Sur 37 panneaux, l’exposition retrace l’histoire de l’immigration marocaine en Belgique « des lendemains de la Première Guerre mondiale à nos jours », avec un souci de chronologie ponctuée d’études de cas et de portraits qui cherchent à rendre visibles des trajectoires souvent réduites au chiffre ou au lieu commun. Le fait que les textes soient disponibles et que la version arabe ait été produite par le CCME, est révélateur d’un double objectif qui consiste a toucher à la fois le public local au Maroc et les diasporas/journalistes/chercheurs francophones et néerlandophones.

Ce parti-pris narratif (chronologie, portraits et iconographie documentaire) a des conséquences concrètes. Il place la reconnaissance des premiers migrants (et de leurs descendants) au cœur de la légitimité du récit public, plutôt que de limiter l’histoire à des statistiques d’emploi ou à des analyses économiques. Mais ce cadrage produit aussi un risque : transformer des trajectoires de rupture sociale en success stories commémoratives sans systématiquement ouvrir la discussion sur les politiques d’intégration, le racisme structurel, ou les héritages socio-économiques contemporains. L’exposition touche ces thèmes (les chansons, la poésie, les témoignages évoquent la solitude, le racisme, la séparation), mais l’équilibre entre mise en lumière des réussites et analyse des déficits politiques reste le point sensible d’une exposition de ce type.

Pourquoi Saïdia ? C’est simple. La station a un solide argumentaire d’infrastructures (Medina Mall, marina, hôtels, Aquaparc, golf), accessibilité depuis Oujda et Nador et une stratégie locale qui mise sur le mix MICE / multisports / bien-être pour devenir aussi une « épicentre culturel ». Accueillir Belgica Biladi répond donc à une logique double d’enrichir l’offre culturelle pour les visiteurs et légitimer Saïdia comme espace de projet et d’événement international, hors des circuits classiques de Rabat/Casablanca.

C’est vrai. Saïdia a, ces dernières saisons, multiplié concerts et événements de grande ampleur, montrant une capacité logistique à monter des programmes culturels qui dépassent la simple animation estivale. L’exposition s’inscrit justement dans une stratégie locale de montée en gamme culturelle (soft power régional) et vise aussi à capter une audience marocaine et diasporique différente de la clientèle strictement touristique.

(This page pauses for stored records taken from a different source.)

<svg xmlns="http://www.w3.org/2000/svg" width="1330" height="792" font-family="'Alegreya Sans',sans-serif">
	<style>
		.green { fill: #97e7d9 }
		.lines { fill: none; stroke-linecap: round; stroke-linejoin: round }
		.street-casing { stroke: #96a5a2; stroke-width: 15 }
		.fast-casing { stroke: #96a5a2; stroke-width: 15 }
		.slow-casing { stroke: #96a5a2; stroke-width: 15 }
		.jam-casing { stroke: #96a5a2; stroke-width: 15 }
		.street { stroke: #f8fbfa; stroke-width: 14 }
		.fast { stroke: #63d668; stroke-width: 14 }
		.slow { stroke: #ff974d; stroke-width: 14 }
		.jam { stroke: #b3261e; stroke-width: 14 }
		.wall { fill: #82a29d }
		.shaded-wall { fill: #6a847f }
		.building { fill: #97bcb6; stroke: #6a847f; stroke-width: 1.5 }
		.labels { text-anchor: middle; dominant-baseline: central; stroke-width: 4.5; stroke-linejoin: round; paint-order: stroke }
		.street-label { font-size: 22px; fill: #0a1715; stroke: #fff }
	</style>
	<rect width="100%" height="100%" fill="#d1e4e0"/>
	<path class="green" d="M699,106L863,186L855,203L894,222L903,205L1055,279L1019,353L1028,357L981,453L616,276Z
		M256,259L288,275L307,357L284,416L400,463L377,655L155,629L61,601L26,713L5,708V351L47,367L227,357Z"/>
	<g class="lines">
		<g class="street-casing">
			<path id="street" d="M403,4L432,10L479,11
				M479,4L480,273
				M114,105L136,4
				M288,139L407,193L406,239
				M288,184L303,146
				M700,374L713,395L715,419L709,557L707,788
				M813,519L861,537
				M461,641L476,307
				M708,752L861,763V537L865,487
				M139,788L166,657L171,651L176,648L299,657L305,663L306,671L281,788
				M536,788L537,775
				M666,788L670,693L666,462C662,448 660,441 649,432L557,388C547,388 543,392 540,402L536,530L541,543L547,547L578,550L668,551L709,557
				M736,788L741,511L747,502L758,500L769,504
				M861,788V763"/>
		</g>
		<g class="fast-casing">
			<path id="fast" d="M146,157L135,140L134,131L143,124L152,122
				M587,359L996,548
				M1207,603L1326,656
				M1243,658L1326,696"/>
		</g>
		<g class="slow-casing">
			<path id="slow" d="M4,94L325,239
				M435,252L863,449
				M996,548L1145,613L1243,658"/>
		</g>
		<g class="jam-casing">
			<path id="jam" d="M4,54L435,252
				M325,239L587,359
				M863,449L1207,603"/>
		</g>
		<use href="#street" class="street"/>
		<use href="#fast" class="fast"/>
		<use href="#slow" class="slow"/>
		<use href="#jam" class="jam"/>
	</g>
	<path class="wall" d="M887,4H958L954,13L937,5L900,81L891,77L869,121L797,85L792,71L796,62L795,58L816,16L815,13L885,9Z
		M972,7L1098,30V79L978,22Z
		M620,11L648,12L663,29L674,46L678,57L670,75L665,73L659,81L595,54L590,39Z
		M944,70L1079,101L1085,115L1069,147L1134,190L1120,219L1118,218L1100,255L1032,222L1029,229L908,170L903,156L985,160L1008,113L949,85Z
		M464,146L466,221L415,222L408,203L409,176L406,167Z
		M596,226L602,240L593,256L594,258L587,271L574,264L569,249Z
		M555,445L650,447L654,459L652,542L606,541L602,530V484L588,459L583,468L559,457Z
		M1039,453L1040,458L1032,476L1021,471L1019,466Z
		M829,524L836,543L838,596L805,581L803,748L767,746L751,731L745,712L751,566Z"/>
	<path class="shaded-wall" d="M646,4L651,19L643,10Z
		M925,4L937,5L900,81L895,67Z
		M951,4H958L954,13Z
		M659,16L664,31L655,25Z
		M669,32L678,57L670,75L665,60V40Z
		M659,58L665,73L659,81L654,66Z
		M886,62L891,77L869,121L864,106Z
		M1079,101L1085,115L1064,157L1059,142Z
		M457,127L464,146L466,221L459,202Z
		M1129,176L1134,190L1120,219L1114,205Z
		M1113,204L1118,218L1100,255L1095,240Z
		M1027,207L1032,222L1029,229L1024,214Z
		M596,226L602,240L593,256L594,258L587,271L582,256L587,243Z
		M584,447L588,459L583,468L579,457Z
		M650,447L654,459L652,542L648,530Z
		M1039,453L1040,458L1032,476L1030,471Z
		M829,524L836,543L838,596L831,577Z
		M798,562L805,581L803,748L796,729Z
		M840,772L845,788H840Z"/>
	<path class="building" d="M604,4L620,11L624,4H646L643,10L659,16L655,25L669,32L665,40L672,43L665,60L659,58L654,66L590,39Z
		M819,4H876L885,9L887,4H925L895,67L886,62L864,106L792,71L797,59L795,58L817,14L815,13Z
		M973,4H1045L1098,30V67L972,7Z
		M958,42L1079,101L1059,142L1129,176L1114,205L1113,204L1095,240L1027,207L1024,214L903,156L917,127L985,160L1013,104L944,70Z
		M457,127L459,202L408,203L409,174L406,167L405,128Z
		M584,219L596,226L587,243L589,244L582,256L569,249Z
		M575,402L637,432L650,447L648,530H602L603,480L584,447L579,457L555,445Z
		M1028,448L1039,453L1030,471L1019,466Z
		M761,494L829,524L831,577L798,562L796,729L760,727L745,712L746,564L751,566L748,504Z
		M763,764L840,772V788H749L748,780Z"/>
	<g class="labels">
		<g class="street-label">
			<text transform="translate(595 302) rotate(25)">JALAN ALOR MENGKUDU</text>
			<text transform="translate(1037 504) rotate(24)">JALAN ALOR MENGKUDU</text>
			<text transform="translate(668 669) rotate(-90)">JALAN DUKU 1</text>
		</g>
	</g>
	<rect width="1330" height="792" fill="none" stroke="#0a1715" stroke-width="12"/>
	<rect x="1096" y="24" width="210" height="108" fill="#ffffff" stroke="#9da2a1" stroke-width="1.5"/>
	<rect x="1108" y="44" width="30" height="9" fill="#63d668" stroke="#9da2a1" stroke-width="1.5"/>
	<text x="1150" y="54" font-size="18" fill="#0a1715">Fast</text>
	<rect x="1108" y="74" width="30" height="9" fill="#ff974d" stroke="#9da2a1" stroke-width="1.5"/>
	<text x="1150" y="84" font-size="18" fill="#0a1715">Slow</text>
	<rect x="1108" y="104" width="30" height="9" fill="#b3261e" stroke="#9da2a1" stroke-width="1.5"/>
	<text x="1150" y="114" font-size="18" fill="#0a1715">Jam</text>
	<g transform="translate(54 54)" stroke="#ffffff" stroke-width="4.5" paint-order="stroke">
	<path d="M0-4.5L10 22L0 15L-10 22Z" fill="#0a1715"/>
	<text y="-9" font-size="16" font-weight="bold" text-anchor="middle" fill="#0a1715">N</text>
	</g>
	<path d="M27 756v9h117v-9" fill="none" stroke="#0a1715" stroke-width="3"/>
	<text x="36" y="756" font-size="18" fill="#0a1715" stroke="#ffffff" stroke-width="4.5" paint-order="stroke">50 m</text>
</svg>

L’hommage rendu à Cheikh Ahmed Lyo, figure de la chanson bédouine née à Berkane, démontre le rôle central de la création musicale dans la mémoire migrante. Les titres évoqués (parmi lesquels Je suis allé à Paris, Si j’avais le passeport, Le poème de l’étranger) sont d’abord des archives sensibles qui traduisent en émotion les fractures liées à l’émigration (séparation, racisme, nostalgie) et font de la chanson un instrument de témoignage politique. Intégrer cette mémoire sonore dans une exposition consacrée à des trajectoires migrantes renforce la dimension humaine du récit et ouvre des pistes de médiation (écoutes guidées, ateliers, archives sonores).

Une exposition a toujours une ligne éditoriale. Belgica Biladi choisit la reconnaissance et la visibilité des acteurs migratoires, c’est légitime et nécessaire, mais l’enjeu pour la suite est de transformer la commémoration en instrument critique pour documenter aussi les stratégies publiques (ou leur absence), les discriminations persistantes, et les conditions de vie contemporaines des jeunes générations issues de l’immigration en Belgique. Autrement dit : passer de la mémoire célébrée à une mémoire mobilisable politiquement et pédagogiquement.

En rester au seul circuit de l’événementiel, même réussi, risque de confiner la portée à un acte symbolique. La force réelle de Belgica Biladi résidera dans sa capacité à se relier à des projets pérennes (archives, écoles, recherches universitaires, programmation culturelle annuelle) et à faire dialoguer les publics belgo-marocains et marocains de l’intérieur précisément l’ambition que traduisent ses partenaires (ULB, Ville de Bruxelles, CCME, Province de Berkane, Société de Développement de Saïdia).